-- begin Input rows --

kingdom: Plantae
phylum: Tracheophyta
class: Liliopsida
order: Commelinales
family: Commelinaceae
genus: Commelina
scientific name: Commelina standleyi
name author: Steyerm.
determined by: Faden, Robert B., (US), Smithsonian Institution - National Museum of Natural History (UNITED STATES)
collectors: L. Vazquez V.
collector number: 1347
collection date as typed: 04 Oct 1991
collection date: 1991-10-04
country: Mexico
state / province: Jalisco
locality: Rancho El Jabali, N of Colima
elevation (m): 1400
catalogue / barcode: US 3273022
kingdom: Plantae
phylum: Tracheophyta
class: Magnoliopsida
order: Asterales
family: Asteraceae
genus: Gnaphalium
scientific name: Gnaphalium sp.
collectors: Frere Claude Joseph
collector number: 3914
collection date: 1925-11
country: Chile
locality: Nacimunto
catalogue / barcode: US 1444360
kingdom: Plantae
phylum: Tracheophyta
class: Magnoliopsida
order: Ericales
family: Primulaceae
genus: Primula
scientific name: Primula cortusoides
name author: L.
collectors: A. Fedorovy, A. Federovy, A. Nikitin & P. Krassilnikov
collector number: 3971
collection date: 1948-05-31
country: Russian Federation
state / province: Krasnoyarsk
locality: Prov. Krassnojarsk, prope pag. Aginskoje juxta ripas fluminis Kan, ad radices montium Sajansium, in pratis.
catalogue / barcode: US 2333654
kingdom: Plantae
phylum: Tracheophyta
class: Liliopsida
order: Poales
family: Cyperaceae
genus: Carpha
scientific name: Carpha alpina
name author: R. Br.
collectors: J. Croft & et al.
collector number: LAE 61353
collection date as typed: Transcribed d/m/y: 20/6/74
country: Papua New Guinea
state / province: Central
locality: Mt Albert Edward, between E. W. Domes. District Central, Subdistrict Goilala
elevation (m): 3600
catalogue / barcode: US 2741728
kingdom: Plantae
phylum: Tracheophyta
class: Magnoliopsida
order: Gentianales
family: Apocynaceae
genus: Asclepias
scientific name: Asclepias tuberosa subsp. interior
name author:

-- end Input rows --

→ **Problem to solve**
Substitute "collected by" for every "collectors" in the items above, and write them out again with nothing else changed.

→ **Reply**
kingdom: Plantae
phylum: Tracheophyta
class: Liliopsida
order: Commelinales
family: Commelinaceae
genus: Commelina
scientific name: Commelina standleyi
name author: Steyerm.
determined by: Faden, Robert B., (US), Smithsonian Institution - National Museum of Natural History (UNITED STATES)
collected by: L. Vazquez V.
collector number: 1347
collection date as typed: 04 Oct 1991
collection date: 1991-10-04
country: Mexico
state / province: Jalisco
locality: Rancho El Jabali, N of Colima
elevation (m): 1400
catalogue / barcode: US 3273022
kingdom: Plantae
phylum: Tracheophyta
class: Magnoliopsida
order: Asterales
family: Asteraceae
genus: Gnaphalium
scientific name: Gnaphalium sp.
collected by: Frere Claude Joseph
collector number: 3914
collection date: 1925-11
country: Chile
locality: Nacimunto
catalogue / barcode: US 1444360
kingdom: Plantae
phylum: Tracheophyta
class: Magnoliopsida
order: Ericales
family: Primulaceae
genus: Primula
scientific name: Primula cortusoides
name author: L.
collected by: A. Fedorovy, A. Federovy, A. Nikitin & P. Krassilnikov
collector number: 3971
collection date: 1948-05-31
country: Russian Federation
state / province: Krasnoyarsk
locality: Prov. Krassnojarsk, prope pag. Aginskoje juxta ripas fluminis Kan, ad radices montium Sajansium, in pratis.
catalogue / barcode: US 2333654
kingdom: Plantae
phylum: Tracheophyta
class: Liliopsida
order: Poales
family: Cyperaceae
genus: Carpha
scientific name: Carpha alpina
name author: R. Br.
collected by: J. Croft & et al.
collector number: LAE 61353
collection date as typed: Transcribed d/m/y: 20/6/74
country: Papua New Guinea
state / province: Central
locality: Mt Albert Edward, between E. W. Domes. District Central, Subdistrict Goilala
elevation (m): 3600
catalogue / barcode: US 2741728
kingdom: Plantae
phylum: Tracheophyta
class: Magnoliopsida
order: Gentianales
family: Apocynaceae
genus: Asclepias
scientific name: Asclepias tuberosa subsp. interior
name author:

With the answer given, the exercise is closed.